• [WORK REQUEST A]: Copy the rows word for word, starting with the line that contains "HFOV 73.7°." and ending with the last line of the rows, including both of those lines. Omit the pictures from your copy.

++++++

While we are going to get a bit technical in this post, we have also written a post about specific business applications of neural networks. From recognizing speech to analyzing sentiment in a data set and classifying data, there’s always a dedicated neural model that you can build — or use.

So in the guide, let’s walk through:

  • What exactly a neural network is
  • The three major types and how they compare with each other, and
  • A brief summary of other neural networks that you can use

Let’s dig in!

What is a Neural Network — and why should you care?

A neural network is a working system at the heart of a deep learning algorithm that helps it process raw data.

In fact, neural networks are pretty much like the human brain.

Like our brain that’s formed of a network of neurons, neural networks are based on connected nodes or units – technically known as artificial neurons. Their job? To identify hidden correlations and patterns in raw data, classify them, and continuously improve.

But why bother learning about neural networks? As mentioned, neutral networks sit at the center of all deep learning algorithms. So to understand a model or create one, you need to first dive into the architecture of a neural network.

With the basics out of the way, let’s look at the three main types of neural networks.

Artificial Neural Networks (ANN)

Most folks consider Artificial Neural Networks as synonymous with neural networks. However, both aren’t one and the same. Instead, an ANN is a type of neural network.

ANN is essentially a feed-forward network because of the way information travels through it — from one layer to another without touching a node twice.

This type of neural system — patterned around how neurons work in our brain — recognizes patterns in raw data, helping solve complex processes.

Another similarity with the human brain: the ANN improves with every new input it gets. In a nutshell, ANN makes independent improvements — or is continuously improving.

++++++

• [WORK REQUEST B]: Extend the passage on neural networks, picking up right after its final sentence.

• [SUPPLIED RECORDS]:
++++++

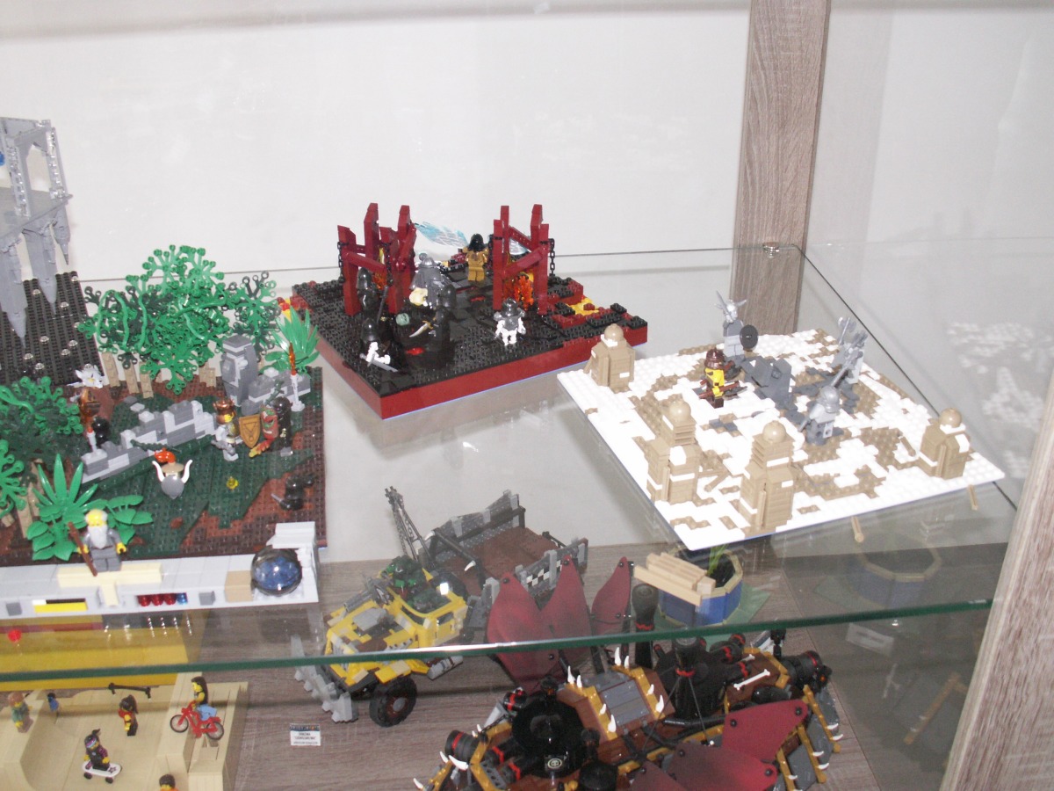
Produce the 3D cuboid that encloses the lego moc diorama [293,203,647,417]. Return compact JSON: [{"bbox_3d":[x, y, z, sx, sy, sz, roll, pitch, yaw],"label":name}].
[{"bbox_3d":[-0.071,-0.115,0.987,0.256,0.108,0.256,-17,33,-26],"label":"lego moc diorama"}]

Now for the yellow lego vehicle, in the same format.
[{"bbox_3d":[-0.094,0.195,1.144,0.310,0.195,0.132,-23,36,-33],"label":"yellow lego vehicle"}]

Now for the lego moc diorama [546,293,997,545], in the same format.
[{"bbox_3d":[0.189,-0.013,0.818,0.256,0.087,0.256,-10,31,-15],"label":"lego moc diorama"}]

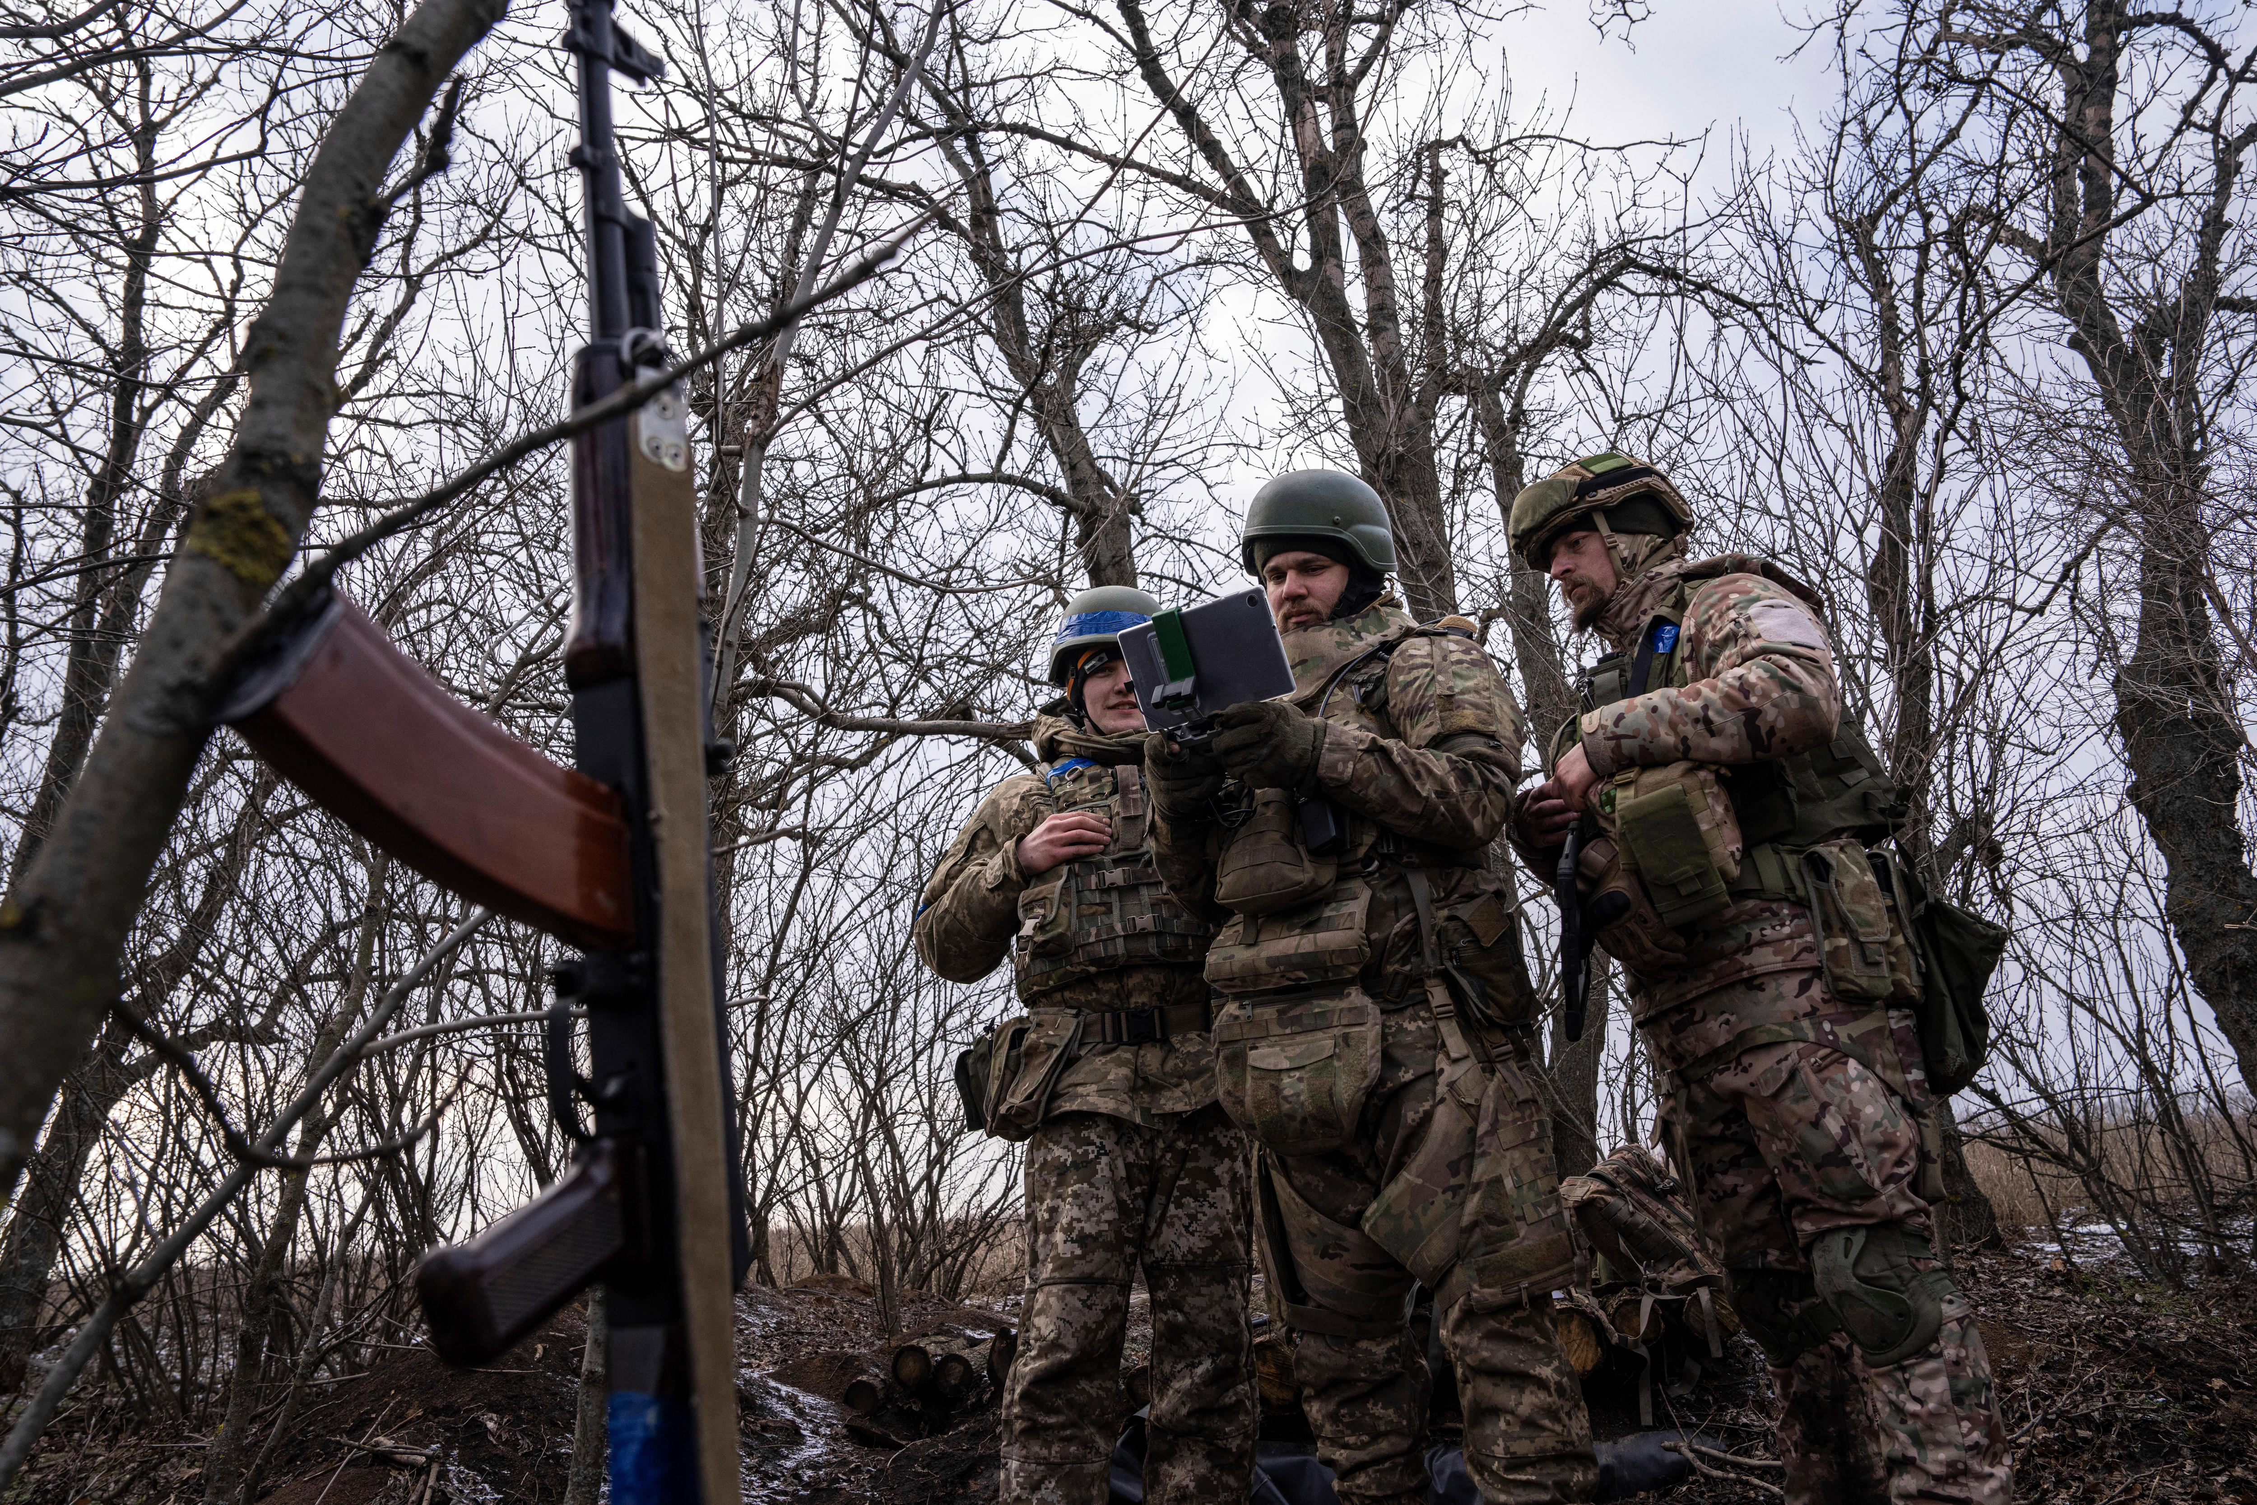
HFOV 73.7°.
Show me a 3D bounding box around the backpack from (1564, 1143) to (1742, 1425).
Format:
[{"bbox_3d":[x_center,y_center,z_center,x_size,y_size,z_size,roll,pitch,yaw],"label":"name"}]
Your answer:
[{"bbox_3d":[1.295,1.180,3.740,0.240,0.390,0.270,-40,-3,-8],"label":"backpack"}]

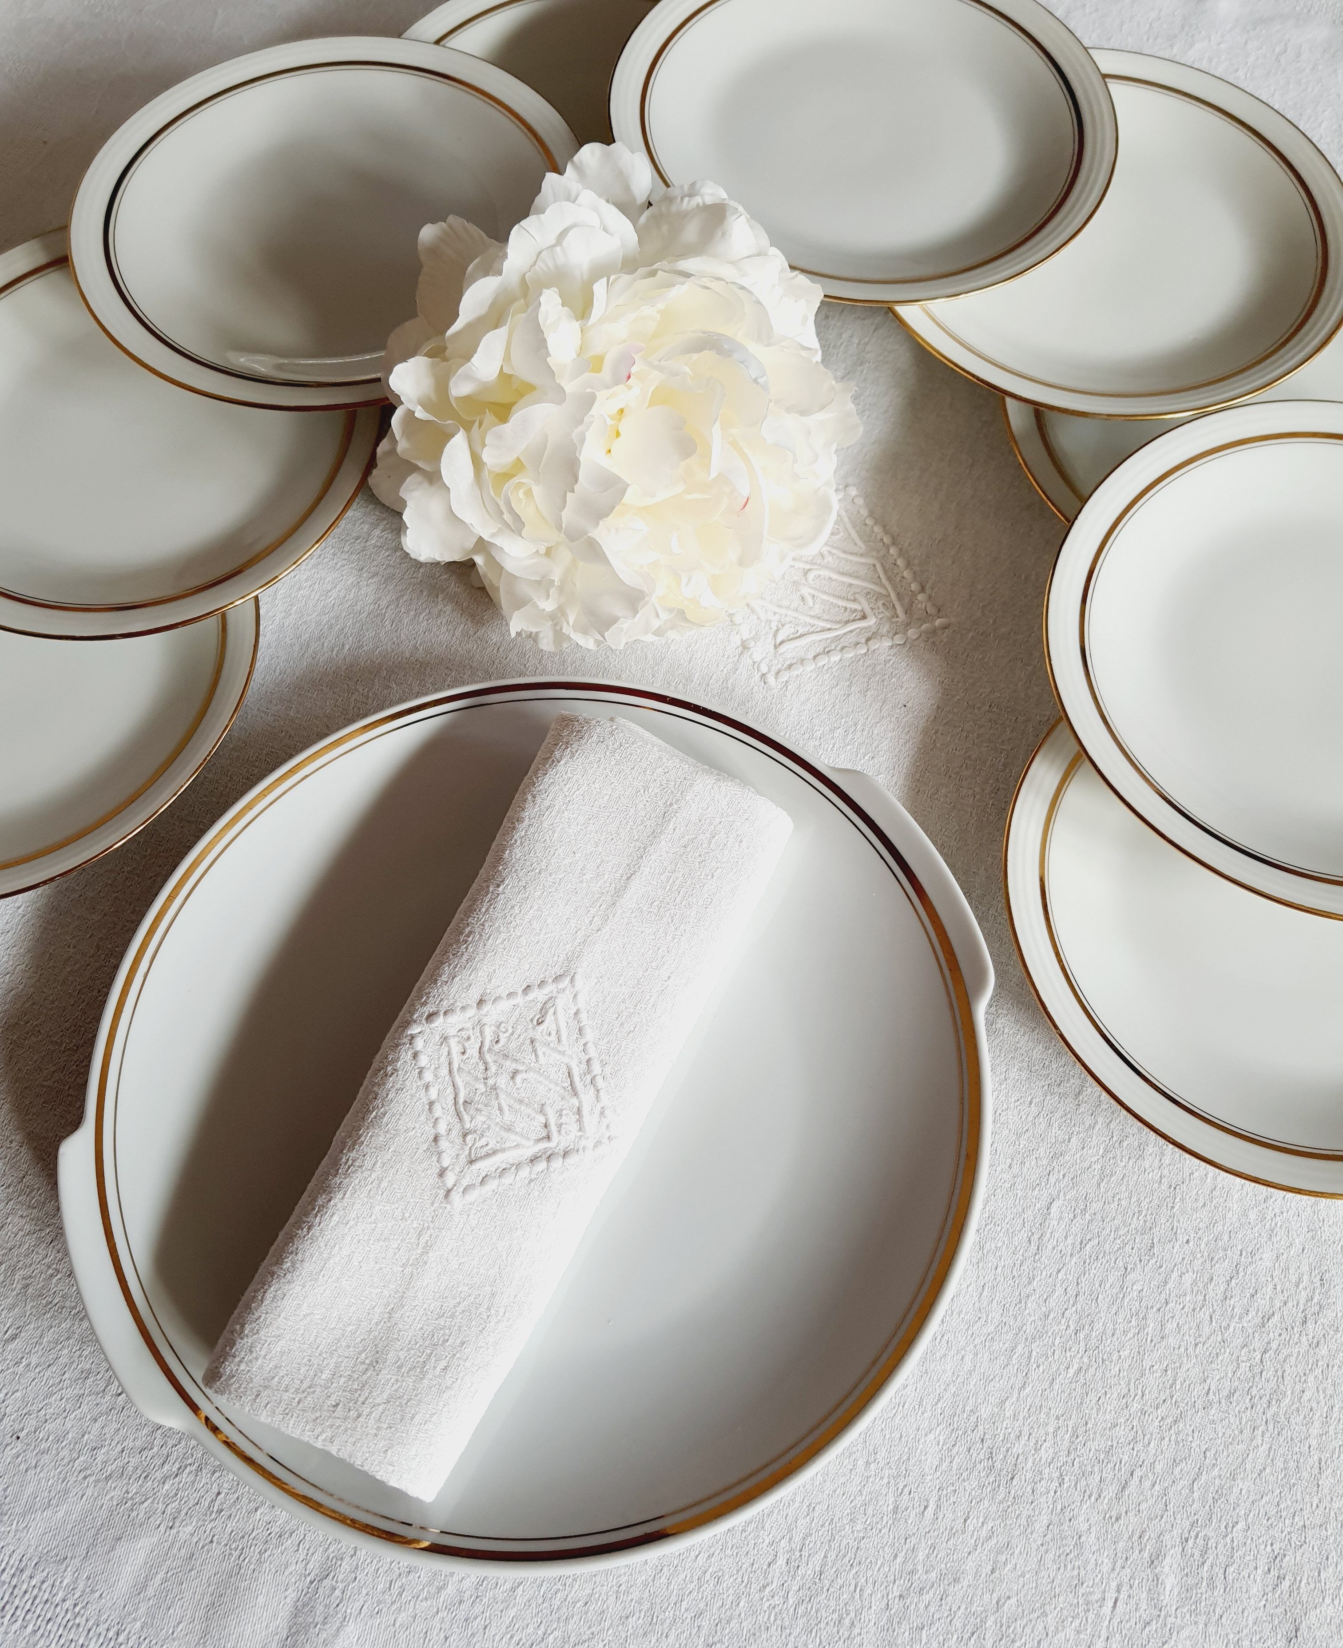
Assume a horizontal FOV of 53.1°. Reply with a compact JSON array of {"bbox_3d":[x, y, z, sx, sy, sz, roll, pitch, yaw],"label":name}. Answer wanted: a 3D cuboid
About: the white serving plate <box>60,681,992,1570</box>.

++++++

• [EXERCISE RESULT A]:
HFOV 73.7°.
Show me a 3D bounding box around the backpack from (1564, 1143) to (1742, 1425).
Format:
[{"bbox_3d":[x_center,y_center,z_center,x_size,y_size,z_size,roll,pitch,yaw],"label":"name"}]
Your answer:
[{"bbox_3d":[1.295,1.180,3.740,0.240,0.390,0.270,-40,-3,-8],"label":"backpack"}]

Assume a horizontal FOV of 53.1°. Reply with a compact JSON array of {"bbox_3d":[x, y, z, sx, sy, sz, roll, pitch, yaw],"label":name}. Answer wanted: a 3D cuboid
About: the white serving plate <box>60,681,992,1570</box>.

• [EXERCISE RESULT B]:
Now to dive into the composition of this neural network. The ANN is based on three or more interconnected layers of nodes — again, similar to the brain.

All layers are responsible for inputting, processing, and outputting data to the deeper layers. Such an inter-layered system is what helps this neural network understand and learn complex things.

How artificial neural networks work
How artificial neural networks work

What should you use ANNs for?

Owing to its tiered layering, the ANN is used in technology focusing on complex problem solving such as pattern recognition problems.

Examples include:

  • Predictive analysis for business intelligence
  • Speech-to-text transcription application
  • Handwriting and facial recognition
  • Spam email detection
  • Weather prediction

Advantages & challenges of using an ANN

ANNs can bring many perks with their use, here are some of the main ones:

  • Adaptive nature. Meaning: the neural network modifies itself post the initial training with subsequent information that it processes.
  • Enhanced learning ability. Once trained, the ANN can learn events on its own. It can also make decisions or generate outcomes by comparing the problem with similar events. Due to their node strength, ANNs can perform multiple tasks at a time.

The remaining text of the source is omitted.